Koçlar yine ağlıyor
Mustafa Koç'un "Daha ne vereceğiz bir tek gömleğimiz kaldı" açıklamasının ardından bu sefer de Ali Koç basına verdiği bir demeçte, çocuklarının geleceğinden endişeli olduğunu söyledi.
Türkiye patronlar sınıfının sembol ismi Koç Holding yönetim kurulu üyesi olan Ali Koç, reel ücretlerin düşüklüğünden ve işsizliğin artışından şikayet etti. Genç işsizliğinin giderek arttığını ve yetişkin işsizliğinin üç katına çıktığını belirten Koç, "6 ve 8 yaşında iki çocuk babası olarak söylüyorum, çocuklarımızın geleceğinden endişe duymamak mümkün değil" dedi.
Herhalde geleceğinde işsizlik endişesi taşımayan 2 çocuk varsa onlar da Ali Koç'un çocuklarıdır. Ali Koç'un endişesi tabii ki çocuklarının gelecekte iş bulamaması değil. Artan işsizlik ve gelir eşitsizliğinin sosyal gerilimleri arttırması. Ali Koç sermaye sınıfının bilinçli bir temsilcisi olarak işsizlik ve yoksullukta kendi sorumluluğu olduğunu biliyor.

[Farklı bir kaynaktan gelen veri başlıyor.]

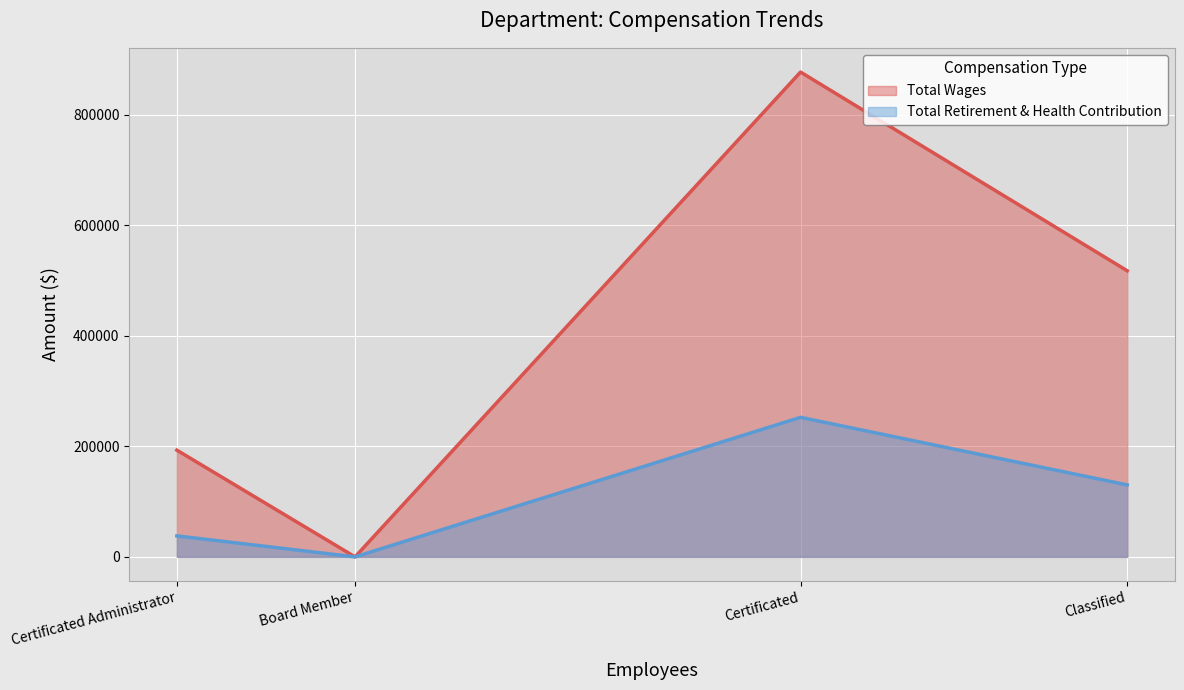

Rank the categories by Total Wages value from lowest to highest.

Board Member, Certificated Administrator, Classified, Certificated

Emekçi sınıflardan yükselecek hoşnutsuzluğun ve ortaya çıkacak gerilimlerin hedefinin de kendisiyle birlikte tüm sermaye sınıfı olacağını biliyor. Özetle Ali Koç bal gibi işçi sınıfından korkuyor.
Çocuklarının parlak geleceğinin milyonlarca emekçi çocuğunun yoksulluğu pahasına olduğunu biliyor. Ali Koç'un ve diğer patronların gelir eşitsizliği ya da işsizlikle bir derdi yok. Eğer öyle olsa topluca işçiyi işten atmayı zorlaştıran tek faktör olan kıdem tazminatını kaldırmaya çalışmazlardı; TÜPRAŞ'ı aldıktan sonra işçi sayını 4 bin 700'den 3 bine indirmezlerdi. Her yere taşeron sokmazlardı.
Koçların, Sabancıların, Ülkerlerin, Boydakların sisteminde birileri sömürür birileri çalışır, sömüren çalışanı işsizlikle tehdit ederek boyunduruk altına alır. Koçların korktuğu bu çarkın bozulmasıdır. İşlerini değil kârlarını kaybetmeleri ve milyonlarca gencin çalınan geleceklerinin hesabını sormasıdır. İşsizlikten korkmalarına lüzum yok çünkü işçilerin düzeni sosyalizmde herkese iş de aş da var.